Exercise directions - Arrange every line of the material as a Markdown table with the columns "Row" and "Line", where "Row" holds the row number and "Line" holds the line itself. Leave out blank lines.

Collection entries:
>> start
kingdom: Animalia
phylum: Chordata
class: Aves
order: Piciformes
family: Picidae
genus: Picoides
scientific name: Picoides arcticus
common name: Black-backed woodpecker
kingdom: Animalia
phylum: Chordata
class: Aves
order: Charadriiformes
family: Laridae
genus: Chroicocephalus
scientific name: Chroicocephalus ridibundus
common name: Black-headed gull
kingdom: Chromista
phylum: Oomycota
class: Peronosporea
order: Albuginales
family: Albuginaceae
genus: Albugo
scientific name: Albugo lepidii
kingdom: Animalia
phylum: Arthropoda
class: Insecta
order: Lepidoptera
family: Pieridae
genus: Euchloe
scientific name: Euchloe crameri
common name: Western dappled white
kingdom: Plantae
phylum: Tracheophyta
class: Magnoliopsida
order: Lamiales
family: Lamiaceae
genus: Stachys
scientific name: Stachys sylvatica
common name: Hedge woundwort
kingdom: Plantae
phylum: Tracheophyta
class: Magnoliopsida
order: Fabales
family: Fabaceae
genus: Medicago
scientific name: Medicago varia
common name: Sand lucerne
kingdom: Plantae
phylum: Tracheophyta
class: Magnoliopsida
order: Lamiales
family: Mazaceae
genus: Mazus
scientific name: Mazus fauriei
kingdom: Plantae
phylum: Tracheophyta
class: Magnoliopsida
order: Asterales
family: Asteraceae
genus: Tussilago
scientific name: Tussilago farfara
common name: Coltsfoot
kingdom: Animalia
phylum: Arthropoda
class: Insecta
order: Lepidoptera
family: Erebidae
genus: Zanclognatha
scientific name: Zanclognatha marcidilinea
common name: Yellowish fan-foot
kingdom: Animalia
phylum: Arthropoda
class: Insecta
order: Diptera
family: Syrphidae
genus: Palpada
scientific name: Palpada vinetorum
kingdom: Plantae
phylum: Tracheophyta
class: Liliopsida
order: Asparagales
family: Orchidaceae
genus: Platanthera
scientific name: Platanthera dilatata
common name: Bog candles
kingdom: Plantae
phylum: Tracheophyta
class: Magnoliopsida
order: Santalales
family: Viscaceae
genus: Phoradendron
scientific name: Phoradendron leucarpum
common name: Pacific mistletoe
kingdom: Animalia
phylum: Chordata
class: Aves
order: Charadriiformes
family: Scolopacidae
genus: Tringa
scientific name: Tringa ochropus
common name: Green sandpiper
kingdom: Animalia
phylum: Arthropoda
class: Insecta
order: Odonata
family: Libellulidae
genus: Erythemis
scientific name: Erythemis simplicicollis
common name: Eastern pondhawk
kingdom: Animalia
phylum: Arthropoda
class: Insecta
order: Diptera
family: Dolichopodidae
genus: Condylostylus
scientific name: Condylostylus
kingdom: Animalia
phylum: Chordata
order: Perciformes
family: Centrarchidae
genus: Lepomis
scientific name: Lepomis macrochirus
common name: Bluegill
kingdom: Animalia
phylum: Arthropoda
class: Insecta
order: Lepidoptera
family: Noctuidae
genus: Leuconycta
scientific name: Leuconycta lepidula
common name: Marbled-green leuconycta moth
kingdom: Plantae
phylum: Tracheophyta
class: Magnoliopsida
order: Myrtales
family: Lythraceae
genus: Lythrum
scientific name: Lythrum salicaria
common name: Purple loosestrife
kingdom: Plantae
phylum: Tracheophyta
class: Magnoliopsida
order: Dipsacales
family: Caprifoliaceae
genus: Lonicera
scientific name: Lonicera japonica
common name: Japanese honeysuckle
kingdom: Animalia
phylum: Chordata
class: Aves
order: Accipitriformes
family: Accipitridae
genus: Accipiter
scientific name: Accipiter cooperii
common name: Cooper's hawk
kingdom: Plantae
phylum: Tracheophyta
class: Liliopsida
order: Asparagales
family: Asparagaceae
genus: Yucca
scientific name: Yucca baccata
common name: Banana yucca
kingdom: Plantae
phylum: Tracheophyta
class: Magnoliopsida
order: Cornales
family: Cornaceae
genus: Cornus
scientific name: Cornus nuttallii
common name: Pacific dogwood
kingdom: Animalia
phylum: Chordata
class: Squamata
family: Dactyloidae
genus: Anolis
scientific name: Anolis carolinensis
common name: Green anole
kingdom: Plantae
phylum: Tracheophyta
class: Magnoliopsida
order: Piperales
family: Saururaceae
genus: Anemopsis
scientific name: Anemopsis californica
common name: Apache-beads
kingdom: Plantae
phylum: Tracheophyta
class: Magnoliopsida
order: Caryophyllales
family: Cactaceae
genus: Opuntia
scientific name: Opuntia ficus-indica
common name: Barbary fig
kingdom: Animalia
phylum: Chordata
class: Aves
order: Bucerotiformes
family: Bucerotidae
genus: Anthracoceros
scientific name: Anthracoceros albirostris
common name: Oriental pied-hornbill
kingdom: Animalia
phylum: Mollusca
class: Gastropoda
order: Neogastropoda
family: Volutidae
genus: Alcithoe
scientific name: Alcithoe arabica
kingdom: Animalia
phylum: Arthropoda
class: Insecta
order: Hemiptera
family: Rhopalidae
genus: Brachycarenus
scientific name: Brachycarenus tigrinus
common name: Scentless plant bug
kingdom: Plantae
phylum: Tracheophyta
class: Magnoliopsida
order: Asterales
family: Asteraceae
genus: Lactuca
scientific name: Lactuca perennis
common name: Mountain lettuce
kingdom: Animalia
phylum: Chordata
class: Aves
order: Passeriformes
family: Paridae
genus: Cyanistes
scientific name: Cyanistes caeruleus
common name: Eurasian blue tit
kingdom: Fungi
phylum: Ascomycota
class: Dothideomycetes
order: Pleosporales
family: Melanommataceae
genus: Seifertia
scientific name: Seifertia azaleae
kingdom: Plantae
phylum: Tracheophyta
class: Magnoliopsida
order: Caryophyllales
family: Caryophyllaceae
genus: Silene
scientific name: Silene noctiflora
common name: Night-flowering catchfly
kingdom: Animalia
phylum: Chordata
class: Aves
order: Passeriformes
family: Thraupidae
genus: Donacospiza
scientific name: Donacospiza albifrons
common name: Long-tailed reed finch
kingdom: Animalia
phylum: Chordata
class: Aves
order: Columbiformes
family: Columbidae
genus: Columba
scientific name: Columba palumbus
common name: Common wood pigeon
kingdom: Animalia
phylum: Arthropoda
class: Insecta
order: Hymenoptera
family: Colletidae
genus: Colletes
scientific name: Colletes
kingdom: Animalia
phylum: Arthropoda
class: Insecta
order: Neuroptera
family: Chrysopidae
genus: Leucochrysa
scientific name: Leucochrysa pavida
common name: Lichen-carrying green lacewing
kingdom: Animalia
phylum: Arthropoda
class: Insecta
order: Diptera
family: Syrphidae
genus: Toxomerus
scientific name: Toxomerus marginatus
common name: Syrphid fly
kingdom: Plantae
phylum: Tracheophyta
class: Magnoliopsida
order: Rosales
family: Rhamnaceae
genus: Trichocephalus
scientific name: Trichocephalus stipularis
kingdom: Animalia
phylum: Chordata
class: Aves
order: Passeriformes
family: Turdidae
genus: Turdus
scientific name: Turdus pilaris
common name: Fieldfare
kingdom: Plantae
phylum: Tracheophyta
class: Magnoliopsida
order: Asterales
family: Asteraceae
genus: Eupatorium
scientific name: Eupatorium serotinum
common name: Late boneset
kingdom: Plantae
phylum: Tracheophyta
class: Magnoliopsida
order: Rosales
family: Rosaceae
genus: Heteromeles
>> end
Right answer -
| Row | Line |
|---|---|
| 1 | kingdom: Animalia |
| 2 | phylum: Chordata |
| 3 | class: Aves |
| 4 | order: Piciformes |
| 5 | family: Picidae |
| 6 | genus: Picoides |
| 7 | scientific name: Picoides arcticus |
| 8 | common name: Black-backed woodpecker |
| 9 | kingdom: Animalia |
| 10 | phylum: Chordata |
| 11 | class: Aves |
| 12 | order: Charadriiformes |
| 13 | family: Laridae |
| 14 | genus: Chroicocephalus |
| 15 | scientific name: Chroicocephalus ridibundus |
| 16 | common name: Black-headed gull |
| 17 | kingdom: Chromista |
| 18 | phylum: Oomycota |
| 19 | class: Peronosporea |
| 20 | order: Albuginales |
| 21 | family: Albuginaceae |
| 22 | genus: Albugo |
| 23 | scientific name: Albugo lepidii |
| 24 | kingdom: Animalia |
| 25 | phylum: Arthropoda |
| 26 | class: Insecta |
| 27 | order: Lepidoptera |
| 28 | family: Pieridae |
| 29 | genus: Euchloe |
| 30 | scientific name: Euchloe crameri |
| 31 | common name: Western dappled white |
| 32 | kingdom: Plantae |
| 33 | phylum: Tracheophyta |
| 34 | class: Magnoliopsida |
| 35 | order: Lamiales |
| 36 | family: Lamiaceae |
| 37 | genus: Stachys |
| 38 | scientific name: Stachys sylvatica |
| 39 | common name: Hedge woundwort |
| 40 | kingdom: Plantae |
| 41 | phylum: Tracheophyta |
| 42 | class: Magnoliopsida |
| 43 | order: Fabales |
| 44 | family: Fabaceae |
| 45 | genus: Medicago |
| 46 | scientific name: Medicago varia |
| 47 | common name: Sand lucerne |
| 48 | kingdom: Plantae |
| 49 | phylum: Tracheophyta |
| 50 | class: Magnoliopsida |
| 51 | order: Lamiales |
| 52 | family: Mazaceae |
| 53 | genus: Mazus |
| 54 | scientific name: Mazus fauriei |
| 55 | kingdom: Plantae |
| 56 | phylum: Tracheophyta |
| 57 | class: Magnoliopsida |
| 58 | order: Asterales |
| 59 | family: Asteraceae |
| 60 | genus: Tussilago |
| 61 | scientific name: Tussilago farfara |
| 62 | common name: Coltsfoot |
| 63 | kingdom: Animalia |
| 64 | phylum: Arthropoda |
| 65 | class: Insecta |
| 66 | order: Lepidoptera |
| 67 | family: Erebidae |
| 68 | genus: Zanclognatha |
| 69 | scientific name: Zanclognatha marcidilinea |
| 70 | common name: Yellowish fan-foot |
| 71 | kingdom: Animalia |
| 72 | phylum: Arthropoda |
| 73 | class: Insecta |
| 74 | order: Diptera |
| 75 | family: Syrphidae |
| 76 | genus: Palpada |
| 77 | scientific name: Palpada vinetorum |
| 78 | kingdom: Plantae |
| 79 | phylum: Tracheophyta |
| 80 | class: Liliopsida |
| 81 | order: Asparagales |
| 82 | family: Orchidaceae |
| 83 | genus: Platanthera |
| 84 | scientific name: Platanthera dilatata |
| 85 | common name: Bog candles |
| 86 | kingdom: Plantae |
| 87 | phylum: Tracheophyta |
| 88 | class: Magnoliopsida |
| 89 | order: Santalales |
| 90 | family: Viscaceae |
| 91 | genus: Phoradendron |
| 92 | scientific name: Phoradendron leucarpum |
| 93 | common name: Pacific mistletoe |
| 94 | kingdom: Animalia |
| 95 | phylum: Chordata |
| 96 | class: Aves |
| 97 | order: Charadriiformes |
| 98 | family: Scolopacidae |
| 99 | genus: Tringa |
| 100 | scientific name: Tringa ochropus |
| 101 | common name: Green sandpiper |
| 102 | kingdom: Animalia |
| 103 | phylum: Arthropoda |
| 104 | class: Insecta |
| 105 | order: Odonata |
| 106 | family: Libellulidae |
| 107 | genus: Erythemis |
| 108 | scientific name: Erythemis simplicicollis |
| 109 | common name: Eastern pondhawk |
| 110 | kingdom: Animalia |
| 111 | phylum: Arthropoda |
| 112 | class: Insecta |
| 113 | order: Diptera |
| 114 | family: Dolichopodidae |
| 115 | genus: Condylostylus |
| 116 | scientific name: Condylostylus |
| 117 | kingdom: Animalia |
| 118 | phylum: Chordata |
| 119 | order: Perciformes |
| 120 | family: Centrarchidae |
| 121 | genus: Lepomis |
| 122 | scientific name: Lepomis macrochirus |
| 123 | common name: Bluegill |
| 124 | kingdom: Animalia |
| 125 | phylum: Arthropoda |
| 126 | class: Insecta |
| 127 | order: Lepidoptera |
| 128 | family: Noctuidae |
| 129 | genus: Leuconycta |
| 130 | scientific name: Leuconycta lepidula |
| 131 | common name: Marbled-green leuconycta moth |
| 132 | kingdom: Plantae |
| 133 | phylum: Tracheophyta |
| 134 | class: Magnoliopsida |
| 135 | order: Myrtales |
| 136 | family: Lythraceae |
| 137 | genus: Lythrum |
| 138 | scientific name: Lythrum salicaria |
| 139 | common name: Purple loosestrife |
| 140 | kingdom: Plantae |
| 141 | phylum: Tracheophyta |
| 142 | class: Magnoliopsida |
| 143 | order: Dipsacales |
| 144 | family: Caprifoliaceae |
| 145 | genus: Lonicera |
| 146 | scientific name: Lonicera japonica |
| 147 | common name: Japanese honeysuckle |
| 148 | kingdom: Animalia |
| 149 | phylum: Chordata |
| 150 | class: Aves |
| 151 | order: Accipitriformes |
| 152 | family: Accipitridae |
| 153 | genus: Accipiter |
| 154 | scientific name: Accipiter cooperii |
| 155 | common name: Cooper's hawk |
| 156 | kingdom: Plantae |
| 157 | phylum: Tracheophyta |
| 158 | class: Liliopsida |
| 159 | order: Asparagales |
| 160 | family: Asparagaceae |
| 161 | genus: Yucca |
| 162 | scientific name: Yucca baccata |
| 163 | common name: Banana yucca |
| 164 | kingdom: Plantae |
| 165 | phylum: Tracheophyta |
| 166 | class: Magnoliopsida |
| 167 | order: Cornales |
| 168 | family: Cornaceae |
| 169 | genus: Cornus |
| 170 | scientific name: Cornus nuttallii |
| 171 | common name: Pacific dogwood |
| 172 | kingdom: Animalia |
| 173 | phylum: Chordata |
| 174 | class: Squamata |
| 175 | family: Dactyloidae |
| 176 | genus: Anolis |
| 177 | scientific name: Anolis carolinensis |
| 178 | common name: Green anole |
| 179 | kingdom: Plantae |
| 180 | phylum: Tracheophyta |
| 181 | class: Magnoliopsida |
| 182 | order: Piperales |
| 183 | family: Saururaceae |
| 184 | genus: Anemopsis |
| 185 | scientific name: Anemopsis californica |
| 186 | common name: Apache-beads |
| 187 | kingdom: Plantae |
| 188 | phylum: Tracheophyta |
| 189 | class: Magnoliopsida |
| 190 | order: Caryophyllales |
| 191 | family: Cactaceae |
| 192 | genus: Opuntia |
| 193 | scientific name: Opuntia ficus-indica |
| 194 | common name: Barbary fig |
| 195 | kingdom: Animalia |
| 196 | phylum: Chordata |
| 197 | class: Aves |
| 198 | order: Bucerotiformes |
| 199 | family: Bucerotidae |
| 200 | genus: Anthracoceros |
| 201 | scientific name: Anthracoceros albirostris |
| 202 | common name: Oriental pied-hornbill |
| 203 | kingdom: Animalia |
| 204 | phylum: Mollusca |
| 205 | class: Gastropoda |
| 206 | order: Neogastropoda |
| 207 | family: Volutidae |
| 208 | genus: Alcithoe |
| 209 | scientific name: Alcithoe arabica |
| 210 | kingdom: Animalia |
| 211 | phylum: Arthropoda |
| 212 | class: Insecta |
| 213 | order: Hemiptera |
| 214 | family: Rhopalidae |
| 215 | genus: Brachycarenus |
| 216 | scientific name: Brachycarenus tigrinus |
| 217 | common name: Scentless plant bug |
| 218 | kingdom: Plantae |
| 219 | phylum: Tracheophyta |
| 220 | class: Magnoliopsida |
| 221 | order: Asterales |
| 222 | family: Asteraceae |
| 223 | genus: Lactuca |
| 224 | scientific name: Lactuca perennis |
| 225 | common name: Mountain lettuce |
| 226 | kingdom: Animalia |
| 227 | phylum: Chordata |
| 228 | class: Aves |
| 229 | order: Passeriformes |
| 230 | family: Paridae |
| 231 | genus: Cyanistes |
| 232 | scientific name: Cyanistes caeruleus |
| 233 | common name: Eurasian blue tit |
| 234 | kingdom: Fungi |
| 235 | phylum: Ascomycota |
| 236 | class: Dothideomycetes |
| 237 | order: Pleosporales |
| 238 | family: Melanommataceae |
| 239 | genus: Seifertia |
| 240 | scientific name: Seifertia azaleae |
| 241 | kingdom: Plantae |
| 242 | phylum: Tracheophyta |
| 243 | class: Magnoliopsida |
| 244 | order: Caryophyllales |
| 245 | family: Caryophyllaceae |
| 246 | genus: Silene |
| 247 | scientific name: Silene noctiflora |
| 248 | common name: Night-flowering catchfly |
| 249 | kingdom: Animalia |
| 250 | phylum: Chordata |
| 251 | class: Aves |
| 252 | order: Passeriformes |
| 253 | family: Thraupidae |
| 254 | genus: Donacospiza |
| 255 | scientific name: Donacospiza albifrons |
| 256 | common name: Long-tailed reed finch |
| 257 | kingdom: Animalia |
| 258 | phylum: Chordata |
| 259 | class: Aves |
| 260 | order: Columbiformes |
| 261 | family: Columbidae |
| 262 | genus: Columba |
| 263 | scientific name: Columba palumbus |
| 264 | common name: Common wood pigeon |
| 265 | kingdom: Animalia |
| 266 | phylum: Arthropoda |
| 267 | class: Insecta |
| 268 | order: Hymenoptera |
| 269 | family: Colletidae |
| 270 | genus: Colletes |
| 271 | scientific name: Colletes |
| 272 | kingdom: Animalia |
| 273 | phylum: Arthropoda |
| 274 | class: Insecta |
| 275 | order: Neuroptera |
| 276 | family: Chrysopidae |
| 277 | genus: Leucochrysa |
| 278 | scientific name: Leucochrysa pavida |
| 279 | common name: Lichen-carrying green lacewing |
| 280 | kingdom: Animalia |
| 281 | phylum: Arthropoda |
| 282 | class: Insecta |
| 283 | order: Diptera |
| 284 | family: Syrphidae |
| 285 | genus: Toxomerus |
| 286 | scientific name: Toxomerus marginatus |
| 287 | common name: Syrphid fly |
| 288 | kingdom: Plantae |
| 289 | phylum: Tracheophyta |
| 290 | class: Magnoliopsida |
| 291 | order: Rosales |
| 292 | family: Rhamnaceae |
| 293 | genus: Trichocephalus |
| 294 | scientific name: Trichocephalus stipularis |
| 295 | kingdom: Animalia |
| 296 | phylum: Chordata |
| 297 | class: Aves |
| 298 | order: Passeriformes |
| 299 | family: Turdidae |
| 300 | genus: Turdus |
| 301 | scientific name: Turdus pilaris |
| 302 | common name: Fieldfare |
| 303 | kingdom: Plantae |
| 304 | phylum: Tracheophyta |
| 305 | class: Magnoliopsida |
| 306 | order: Asterales |
| 307 | family: Asteraceae |
| 308 | genus: Eupatorium |
| 309 | scientific name: Eupatorium serotinum |
| 310 | common name: Late boneset |
| 311 | kingdom: Plantae |
| 312 | phylum: Tracheophyta |
| 313 | class: Magnoliopsida |
| 314 | order: Rosales |
| 315 | family: Rosaceae |
| 316 | genus: Heteromeles |